#### [Exercise objective]
All lines from the beginning of the listing through the line with "accused of ‘safety failures’ to be shut" are to be copied word for word; the pictures are not.

#### [Input material]
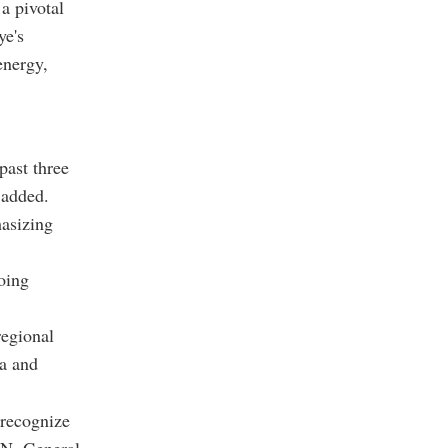
a pivotal
ye's
energy,
past three
 added.
asizing
oing
regional
ia and
 recognize
.N. General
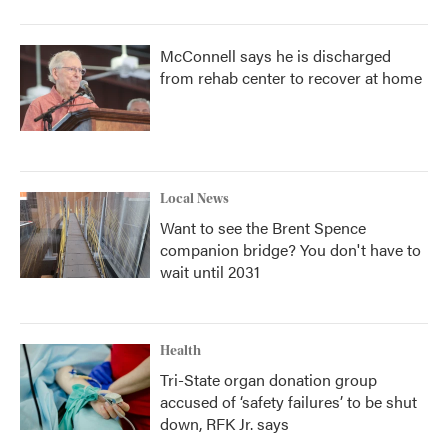
McConnell says he is discharged
from rehab center to recover at home
Local News
Want to see the Brent Spence
companion bridge? You don't have to
wait until 2031
Health
Tri-State organ donation group
accused of ‘safety failures’ to be shut
down, RFK Jr. says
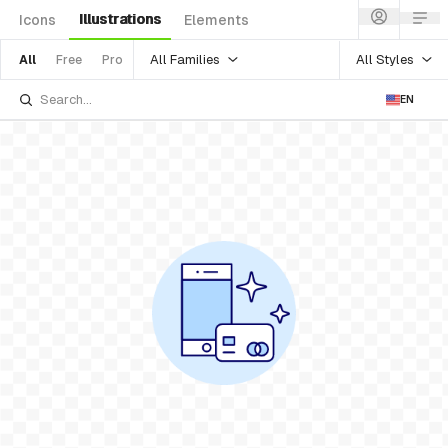
Illustrations
Icons
Elements
All Families
All Styles
All
Free
Pro
EN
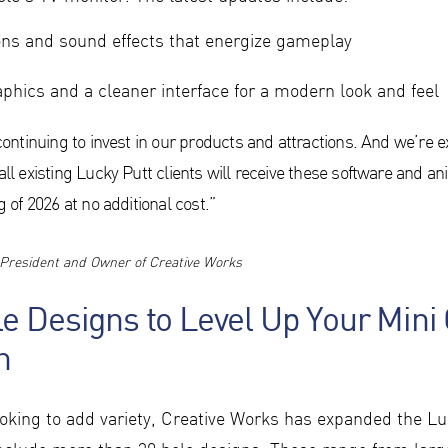
ns and sound effects that energize gameplay
hics and a cleaner interface for a modern look and feel
continuing to invest in our products and attractions. And we’re e
ll existing Lucky Putt clients will receive these software and a
 of 2026 at no additional cost.”
President and Owner of Creative Works
e Designs to Level Up Your Mini 
n
ooking to add variety, Creative Works has expanded the Lu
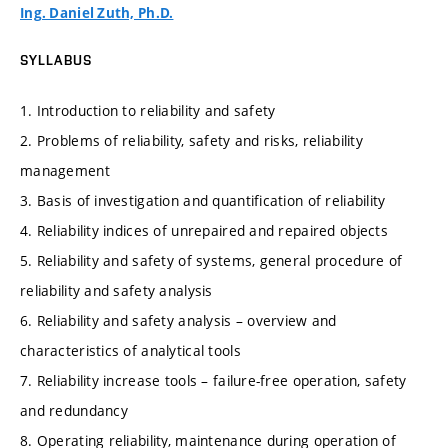
Ing. Daniel Zuth, Ph.D.
SYLLABUS
1. Introduction to reliability and safety
2. Problems of reliability, safety and risks, reliability
management
3. Basis of investigation and quantification of reliability
4. Reliability indices of unrepaired and repaired objects
5. Reliability and safety of systems, general procedure of
reliability and safety analysis
6. Reliability and safety analysis – overview and
characteristics of analytical tools
7. Reliability increase tools – failure-free operation, safety
and redundancy
8. Operating reliability, maintenance during operation of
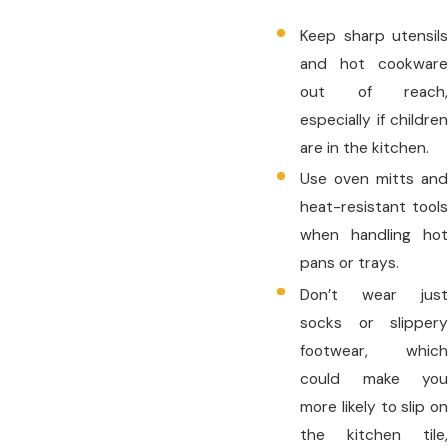
Keep sharp utensils
and hot cookware
out of reach,
especially if children
are in the kitchen.
Use oven mitts and
heat-resistant tools
when handling hot
pans or trays.
Don’t wear just
socks or slippery
footwear, which
could make you
more likely to slip on
the kitchen tile,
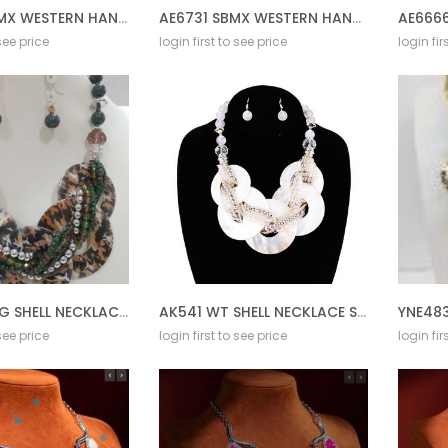
AE6733 SBMX WESTERN HAND STONE W/RHINESTONE AZTE
AE6731 SBMX WESTERN HAND STONE W/RHINESTONE STEE
 see price
login first to see price
login fir
AK541 CMFG SHELL NECKLACE SET
AK541 WT SHELL NECKLACE SET
YNE483
 see price
login first to see price
login fir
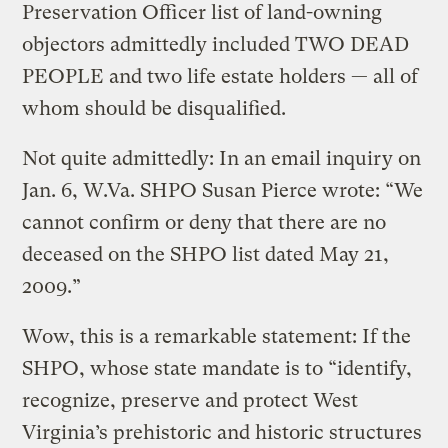
Preservation Officer list of land-owning
objectors admittedly included TWO DEAD
PEOPLE and two life estate holders — all of
whom should be disqualified.
Not quite admittedly: In an email inquiry on
Jan. 6, W.Va. SHPO Susan Pierce wrote: “We
cannot confirm or deny that there are no
deceased on the SHPO list dated May 21,
2009.”
Wow, this is a remarkable statement: If the
SHPO, whose state mandate is to “identify,
recognize, preserve and protect West
Virginia’s prehistoric and historic structures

#### [Output of the exercise]
a pivotal
ye's
energy,
past three
 added.
asizing
oing
regional
ia and
 recognize
.N. General
McConnell says he is discharged
from rehab center to recover at home
Local News
Want to see the Brent Spence
companion bridge? You don't have to
wait until 2031
Health
Tri-State organ donation group
accused of ‘safety failures’ to be shut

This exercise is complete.